> **ABOUT THIS TASK**: Copy the lines of the entries exactly, from the opening one to the one holding "Фурнітура для сумок, шкатулок", and leave out everything after.

> **WORKING DATA**:
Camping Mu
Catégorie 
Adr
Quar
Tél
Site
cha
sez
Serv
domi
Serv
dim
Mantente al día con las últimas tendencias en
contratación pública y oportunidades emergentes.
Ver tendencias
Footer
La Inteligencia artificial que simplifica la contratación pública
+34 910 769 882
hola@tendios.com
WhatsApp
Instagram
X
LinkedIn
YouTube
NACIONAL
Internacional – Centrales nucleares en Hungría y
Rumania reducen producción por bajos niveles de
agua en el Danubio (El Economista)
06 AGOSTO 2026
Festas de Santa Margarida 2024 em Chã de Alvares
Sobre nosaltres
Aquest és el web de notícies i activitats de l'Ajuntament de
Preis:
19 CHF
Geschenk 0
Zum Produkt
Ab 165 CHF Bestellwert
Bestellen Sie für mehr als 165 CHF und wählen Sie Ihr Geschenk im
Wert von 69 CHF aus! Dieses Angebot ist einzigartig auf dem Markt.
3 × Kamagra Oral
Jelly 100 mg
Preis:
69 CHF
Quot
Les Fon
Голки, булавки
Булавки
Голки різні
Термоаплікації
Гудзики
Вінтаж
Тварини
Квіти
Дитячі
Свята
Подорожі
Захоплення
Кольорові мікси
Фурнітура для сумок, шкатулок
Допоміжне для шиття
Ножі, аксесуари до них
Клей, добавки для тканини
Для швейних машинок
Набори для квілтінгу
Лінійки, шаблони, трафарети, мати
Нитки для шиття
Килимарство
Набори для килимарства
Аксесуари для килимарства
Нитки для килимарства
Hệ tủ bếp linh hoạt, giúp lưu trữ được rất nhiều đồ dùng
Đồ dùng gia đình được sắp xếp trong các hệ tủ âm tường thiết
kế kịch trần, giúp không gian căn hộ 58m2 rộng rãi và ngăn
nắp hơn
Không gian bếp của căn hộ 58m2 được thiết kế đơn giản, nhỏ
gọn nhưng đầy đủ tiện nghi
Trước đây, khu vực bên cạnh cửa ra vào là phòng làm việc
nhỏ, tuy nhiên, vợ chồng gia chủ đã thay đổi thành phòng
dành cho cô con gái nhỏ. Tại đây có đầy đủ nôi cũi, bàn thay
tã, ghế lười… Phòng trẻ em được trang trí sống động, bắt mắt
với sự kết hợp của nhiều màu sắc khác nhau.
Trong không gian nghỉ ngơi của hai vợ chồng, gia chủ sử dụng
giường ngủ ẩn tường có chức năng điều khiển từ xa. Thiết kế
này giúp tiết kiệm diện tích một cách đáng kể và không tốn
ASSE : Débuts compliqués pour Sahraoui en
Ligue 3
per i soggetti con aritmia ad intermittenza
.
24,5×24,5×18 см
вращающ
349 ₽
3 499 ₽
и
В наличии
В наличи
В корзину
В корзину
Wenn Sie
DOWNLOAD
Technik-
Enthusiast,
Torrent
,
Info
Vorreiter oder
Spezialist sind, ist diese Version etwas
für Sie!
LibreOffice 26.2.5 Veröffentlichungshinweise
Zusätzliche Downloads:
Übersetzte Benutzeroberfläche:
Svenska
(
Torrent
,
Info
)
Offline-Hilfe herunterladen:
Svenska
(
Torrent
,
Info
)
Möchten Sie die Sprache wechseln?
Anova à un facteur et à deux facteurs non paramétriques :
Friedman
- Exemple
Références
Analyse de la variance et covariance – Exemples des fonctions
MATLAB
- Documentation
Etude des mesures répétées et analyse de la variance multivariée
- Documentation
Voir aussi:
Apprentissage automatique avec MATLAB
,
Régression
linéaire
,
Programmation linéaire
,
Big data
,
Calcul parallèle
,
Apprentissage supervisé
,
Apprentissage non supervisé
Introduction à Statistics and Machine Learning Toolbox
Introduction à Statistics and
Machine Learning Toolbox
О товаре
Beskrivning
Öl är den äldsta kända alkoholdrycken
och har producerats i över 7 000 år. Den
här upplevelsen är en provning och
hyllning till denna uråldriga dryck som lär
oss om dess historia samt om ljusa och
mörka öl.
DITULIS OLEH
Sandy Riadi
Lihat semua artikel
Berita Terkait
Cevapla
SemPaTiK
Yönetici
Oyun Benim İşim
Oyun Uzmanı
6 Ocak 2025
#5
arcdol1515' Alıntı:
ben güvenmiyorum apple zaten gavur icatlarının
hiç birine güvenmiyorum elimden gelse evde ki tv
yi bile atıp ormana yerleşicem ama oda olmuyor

> **THE COMPLETED TASK**:
Camping Mu
Catégorie 
Adr
Quar
Tél
Site
cha
sez
Serv
domi
Serv
dim
Mantente al día con las últimas tendencias en
contratación pública y oportunidades emergentes.
Ver tendencias
Footer
La Inteligencia artificial que simplifica la contratación pública
+34 910 769 882
hola@tendios.com
WhatsApp
Instagram
X
LinkedIn
YouTube
NACIONAL
Internacional – Centrales nucleares en Hungría y
Rumania reducen producción por bajos niveles de
agua en el Danubio (El Economista)
06 AGOSTO 2026
Festas de Santa Margarida 2024 em Chã de Alvares
Sobre nosaltres
Aquest és el web de notícies i activitats de l'Ajuntament de
Preis:
19 CHF
Geschenk 0
Zum Produkt
Ab 165 CHF Bestellwert
Bestellen Sie für mehr als 165 CHF und wählen Sie Ihr Geschenk im
Wert von 69 CHF aus! Dieses Angebot ist einzigartig auf dem Markt.
3 × Kamagra Oral
Jelly 100 mg
Preis:
69 CHF
Quot
Les Fon
Голки, булавки
Булавки
Голки різні
Термоаплікації
Гудзики
Вінтаж
Тварини
Квіти
Дитячі
Свята
Подорожі
Захоплення
Кольорові мікси
Фурнітура для сумок, шкатулок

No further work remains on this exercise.